Tampilnya Jokowi tidak tanpa hantaman. Ia diserang oleh Prabowo yang menagih janji Megawati dalam perjanjian Batu Tulis. Kubu PDIP mengelak serangan Partai Gerindra dengan menunjukkan kegagalan koalisi Megawati-Prabowo pada Pemilu 2009. Sementara, serangan dengan isu ideologi dan agama juga menghantam Jokowi. Ia dituduh mewariskan pemerintahan kafir, karena memberikan tonggak kepemimpinan kepada FX Hadi Rudyatmo sebagai wali kota Solo. Profil Ahok sebagai penerus Jokowi dalam tampuk kuasa DKI Jakarta juga menjadi basis kampanye negatif untuk menjatuhkan capres PDIP.

Tapi, apa sebenarnya yang menjadikan Jokowi melejit? Selain strategi politik, pemilihan isu dan ketepatan figur, yang menjadi instrumen adalah Jokowi sebagai antitesis dari politikus-penguasa saat ini.

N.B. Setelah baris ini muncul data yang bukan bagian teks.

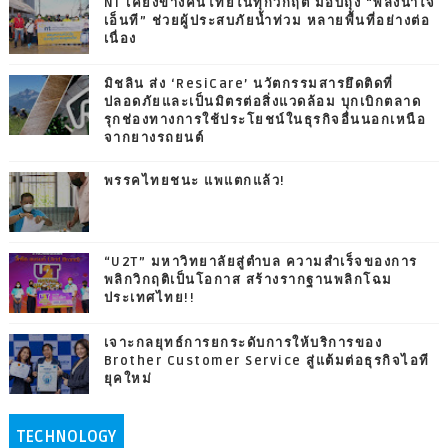
NT เคียงข้างคนไทยในทุกวิกฤต มอบถุง “พลังน้ำใจ
เอ็นที” ช่วยผู้ประสบภัยน้ำท่วม หลายพื้นที่อย่างต่อ
เนื่อง
มิชลิน ส่ง ‘ResiCare’ นวัตกรรมสารยึดติดที่
ปลอดภัยและเป็นมิตรต่อสิ่งแวดล้อม บุกเบิกตลาด
รุกช่องทางการใช้ประโยชน์ในธุรกิจอื่นนอกเหนือ
จากยางรถยนต์
พรรคไทยชนะ แพแตกแล้ว!
“U2T” มหาวิทยาลัยสู่ตำบล ความสำเร็จของการ
พลิกวิกฤติเป็นโอกาส สร้างรากฐานพลิกโฉม
ประเทศไทย!!
เจาะกลยุทธ์การยกระดับการให้บริการของ
Brother Customer Service สู่แต้มต่อธุรกิจไอที
ยุคใหม่
TECHNOLOGY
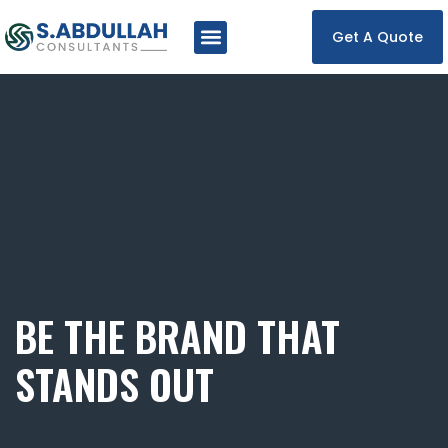
Get A Quote
Services In UAE
Services In Pakistan
Contact Us
BE THE BRAND THAT
STANDS OUT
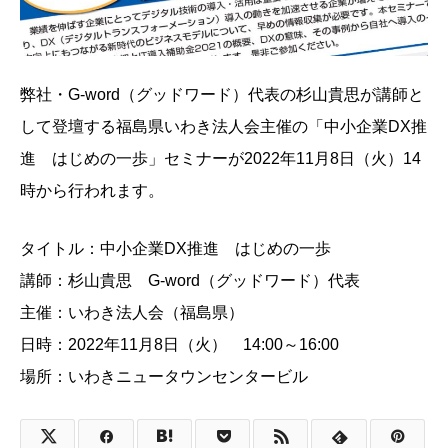
弊社・G-word（グッドワード）代表の杉山貴思が講師と
して登壇する福島県いわき法人会主催の「中小企業DX推
進 はじめの一歩」セミナーが2022年11月8日（火）14
時から行われます。
タイトル：中小企業DX推進 はじめの一歩
講師：杉山貴思 G-word（グッドワード）代表
主催：いわき法人会（福島県）
日時：2022年11月8日（火） 14:00～16:00
場所：いわきニュータウンセンタービル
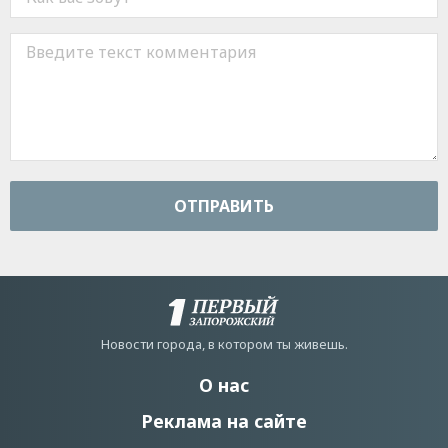
ОТПРАВИТЬ
Новости города, в котором ты живешь.
О нас
Реклама на сайте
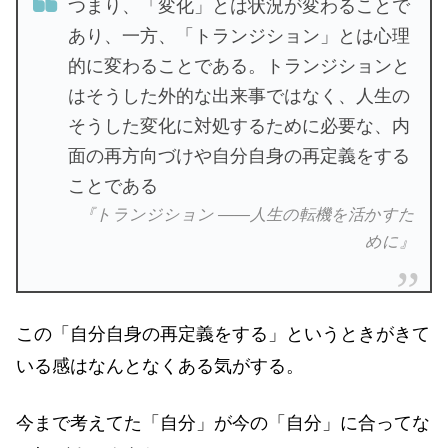
つまり、「変化」とは状況が変わることで
あり、一方、「トランジション」とは心理
的に変わることである。トランジションと
はそうした外的な出来事ではなく、人生の
そうした変化に対処するために必要な、内
面の再方向づけや自分自身の再定義をする
ことである
『トランジション ――人生の転機を活かすた
めに』
この「自分自身の再定義をする」というときがきて
いる感はなんとなくある気がする。
今まで考えてた「自分」が今の「自分」に合ってな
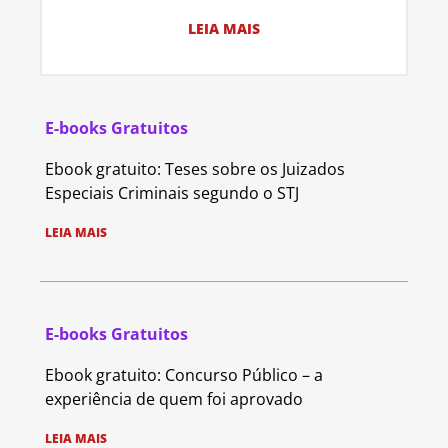
LEIA MAIS
E-books Gratuitos
Ebook gratuito: Teses sobre os Juizados
Especiais Criminais segundo o STJ
LEIA MAIS
E-books Gratuitos
Ebook gratuito: Concurso Público – a
experiência de quem foi aprovado
LEIA MAIS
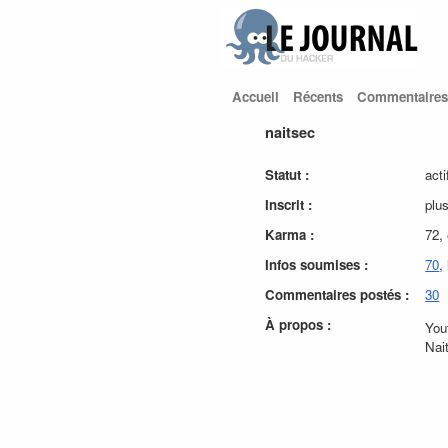
Accueil
Récents
Commentaires
naitsec
Statut :
acti
Inscrit :
plu
Karma :
72,
Infos soumises :
70
,
Commentaires postés :
30
À propos :
You
Nai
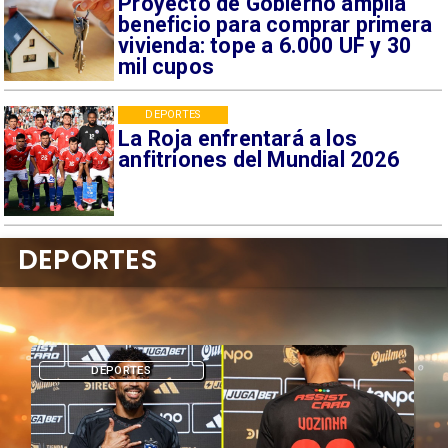
Proyecto de Gobierno amplía
beneficio para comprar primera
vivienda: tope a 6.000 UF y 30
mil cupos
DEPORTES
La Roja enfrentará a los
anfitriones del Mundial 2026
DEPORTES
DEPORTES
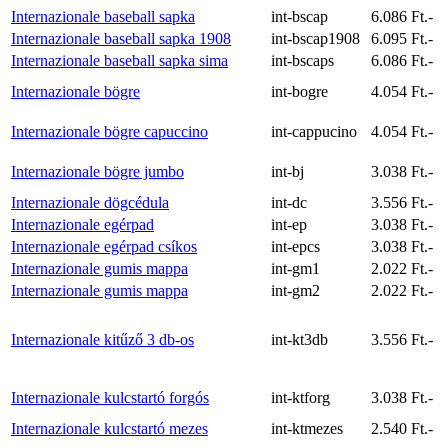
Internazionale baseball sapka
int-bscap
6.086 Ft.-
Internazionale baseball sapka 1908
int-bscap1908
6.095 Ft.-
Internazionale baseball sapka sima
int-bscaps
6.086 Ft.-
Internazionale bögre
int-bogre
4.054 Ft.-
Internazionale bögre capuccino
int-cappucino
4.054 Ft.-
Internazionale bögre jumbo
int-bj
3.038 Ft.-
Internazionale dögcédula
int-dc
3.556 Ft.-
Internazionale egérpad
int-ep
3.038 Ft.-
Internazionale egérpad csíkos
int-epcs
3.038 Ft.-
Internazionale gumis mappa
int-gm1
2.022 Ft.-
Internazionale gumis mappa
int-gm2
2.022 Ft.-
Internazionale kitűző 3 db-os
int-kt3db
3.556 Ft.-
Internazionale kulcstartó forgós
int-ktforg
3.038 Ft.-
Internazionale kulcstartó mezes
int-ktmezes
2.540 Ft.-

Di tengah riuhnya panggung demokrasi yang disesaki oleh politikus korup, bermental kolonial dan pribadi pengeluh, Jokowi tampil sebaliknya: ia mampu menyelami problem sosial warga, lewat gaya blusukan, dan siap bergumul dengan wong cilik yang selama ini terpinggirkan.

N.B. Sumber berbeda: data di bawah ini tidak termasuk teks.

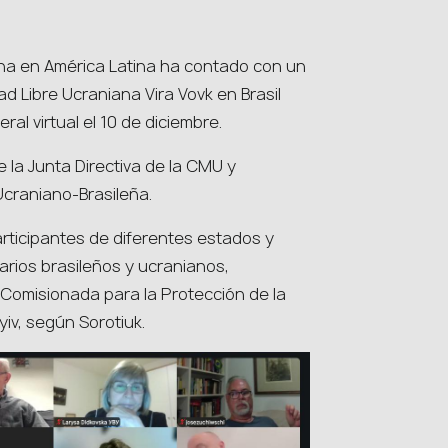
iana en América Latina ha contado con un
d Libre Ucraniana Vira Vovk en Brasil
al virtual el 10 de diciembre.
 la Junta Directiva de la CMU y
Ucraniano-Brasileña.
articipantes de diferentes estados y
tarios brasileños y ucranianos,
 Comisionada para la Protección de la
iv, según Sorotiuk.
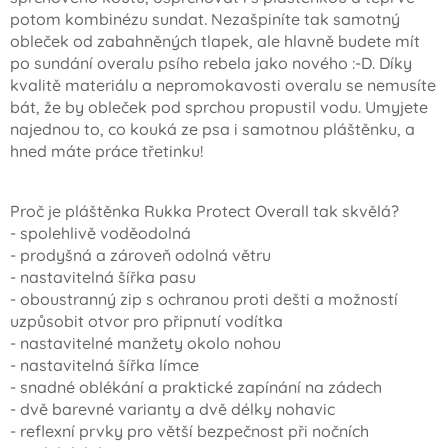
potom kombinézu sundat. Nezašpiníte tak samotný
obleček od zabahněných tlapek, ale hlavně budete mít
po sundání overalu psího rebela jako nového :-D. Díky
kvalitě materiálu a nepromokavosti overalu se nemusíte
bát, že by obleček pod sprchou propustil vodu. Umyjete
najednou to, co kouká ze psa i samotnou pláštěnku, a
hned máte práce třetinku!
Proč je pláštěnka Rukka Protect Overall tak skvělá?
- spolehlivě voděodolná
- prodyšná a zároveň odolná větru
- nastavitelná šířka pasu
- oboustranný zip s ochranou proti dešti a možností
uzpůsobit otvor pro připnutí vodítka
- nastavitelné manžety okolo nohou
- nastavitelná šířka límce
- snadné oblékání a praktické zapínání na zádech
- dvě barevné varianty a dvě délky nohavic
- reflexní prvky pro větší bezpečnost při nočních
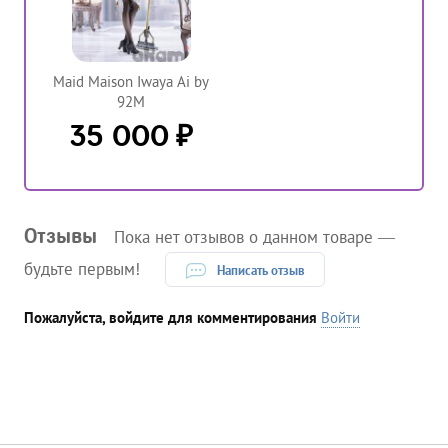
Maid Maison Iwaya Ai by
92M
₽
35 000
Отзывы
Пока нет отзывов о данном товаре —
будьте первым!
Написать отзыв
Пожалуйста, войдите для комментирования
Войти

Jokowi juga hadir di tengah kerinduan rakyat tentang sosok Ratu Adil. Ia tampil laiknya rakyat merindukan Diponegoro, Tjokroaminoto, Soekarno dan Jenderal Soedirman. Jokowi menggunakan sentuhan satriya piningit untuk membawa api inspirasi dan penggerak perubahan rakyat, yang tengah terkapar karena bencana dan politik korup. Inilah peran Jokowi yang dirindukan oleh rakyat.

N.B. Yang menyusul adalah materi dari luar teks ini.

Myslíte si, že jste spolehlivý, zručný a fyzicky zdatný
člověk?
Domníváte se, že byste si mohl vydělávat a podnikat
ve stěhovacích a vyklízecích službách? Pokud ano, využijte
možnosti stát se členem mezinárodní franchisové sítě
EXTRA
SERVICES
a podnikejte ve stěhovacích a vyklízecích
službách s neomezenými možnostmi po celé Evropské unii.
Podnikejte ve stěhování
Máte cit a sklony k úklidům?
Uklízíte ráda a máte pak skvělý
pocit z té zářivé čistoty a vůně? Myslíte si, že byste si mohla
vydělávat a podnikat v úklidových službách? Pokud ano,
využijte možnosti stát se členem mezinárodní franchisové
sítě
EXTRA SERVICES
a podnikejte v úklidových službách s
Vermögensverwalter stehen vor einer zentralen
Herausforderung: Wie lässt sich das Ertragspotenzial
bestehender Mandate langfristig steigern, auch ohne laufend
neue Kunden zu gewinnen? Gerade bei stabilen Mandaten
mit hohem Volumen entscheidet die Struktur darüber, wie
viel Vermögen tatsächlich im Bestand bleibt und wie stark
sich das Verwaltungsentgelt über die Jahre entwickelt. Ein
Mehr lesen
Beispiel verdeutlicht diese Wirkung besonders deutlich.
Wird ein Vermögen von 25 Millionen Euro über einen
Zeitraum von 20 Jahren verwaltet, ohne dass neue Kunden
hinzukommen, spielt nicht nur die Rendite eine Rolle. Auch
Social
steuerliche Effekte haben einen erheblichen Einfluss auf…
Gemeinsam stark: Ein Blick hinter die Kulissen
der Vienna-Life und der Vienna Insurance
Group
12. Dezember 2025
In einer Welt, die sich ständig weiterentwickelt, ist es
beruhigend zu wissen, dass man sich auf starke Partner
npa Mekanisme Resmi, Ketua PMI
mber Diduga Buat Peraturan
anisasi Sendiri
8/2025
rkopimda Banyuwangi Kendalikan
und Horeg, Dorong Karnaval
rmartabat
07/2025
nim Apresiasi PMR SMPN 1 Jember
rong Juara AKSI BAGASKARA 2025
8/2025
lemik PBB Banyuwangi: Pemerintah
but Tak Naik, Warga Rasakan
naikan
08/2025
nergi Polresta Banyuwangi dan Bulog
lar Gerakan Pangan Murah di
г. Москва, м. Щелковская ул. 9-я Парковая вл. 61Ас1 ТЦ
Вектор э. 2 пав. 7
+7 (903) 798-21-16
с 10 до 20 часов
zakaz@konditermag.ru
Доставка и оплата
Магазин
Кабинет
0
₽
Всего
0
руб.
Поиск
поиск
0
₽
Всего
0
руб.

Figur Jokowi juga identik dengan Jenderal Soedirman. Simbol jenderal revolusi dan perang gerilya ini menjadi bahan kampanye tim sukses PDIP di media sosial. Jokowi disandingkan sebagai figur yang siap bekerja dan bergerilya untuk mengurai masalah rumit bangsa, sekaligus memberikan solusi nyata. Tentu saja, problem di Solo dan DKI Jakarta tidak sebanding dengan problem sosial Indonesia, yang merentang luas dari persoalan ekonomi, sumber daya alam, pertahanan, ideologi, dan agama.

Jangan sampai Jokowi hanya menjadi korban dari mistifikasi politik. Dengan menempatkan simbol Ratu Adil dan satriya piningit, perlu komunikasi politik yang cerdas dan mengena di tengah kegelisahan bangsa. Pilihan cerdas isu kampanye, strategi koalisi dan ketepatan memilih pasangan calon wakil presiden (cawapres) adalah bagian dari membongkar mistifikasi politik. Semoga Ratu Adil bukan sebatas jargon politik, ia sejatinya harus hadir di tengah bangsa yang kehilangan visi.